[Brief]
Return the lines below word for word, with the pictures left out.

[Information]
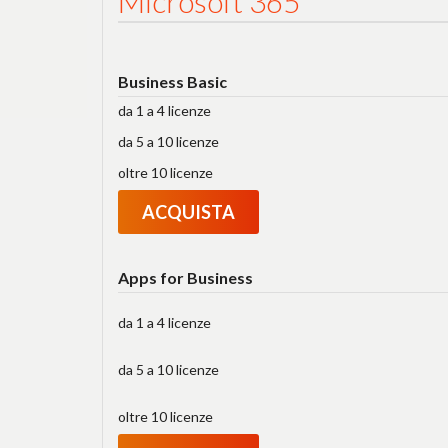
Microsoft 365
Business Basic
da 1 a 4 licenze
da 5 a 10 licenze
oltre 10 licenze
ACQUISTA
Apps for Business
da 1 a 4 licenze
da 5 a 10 licenze
oltre 10 licenze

[Answer below]
Microsoft 365
Business Basic
da 1 a 4 licenze
da 5 a 10 licenze
oltre 10 licenze
ACQUISTA
Apps for Business
da 1 a 4 licenze
da 5 a 10 licenze
oltre 10 licenze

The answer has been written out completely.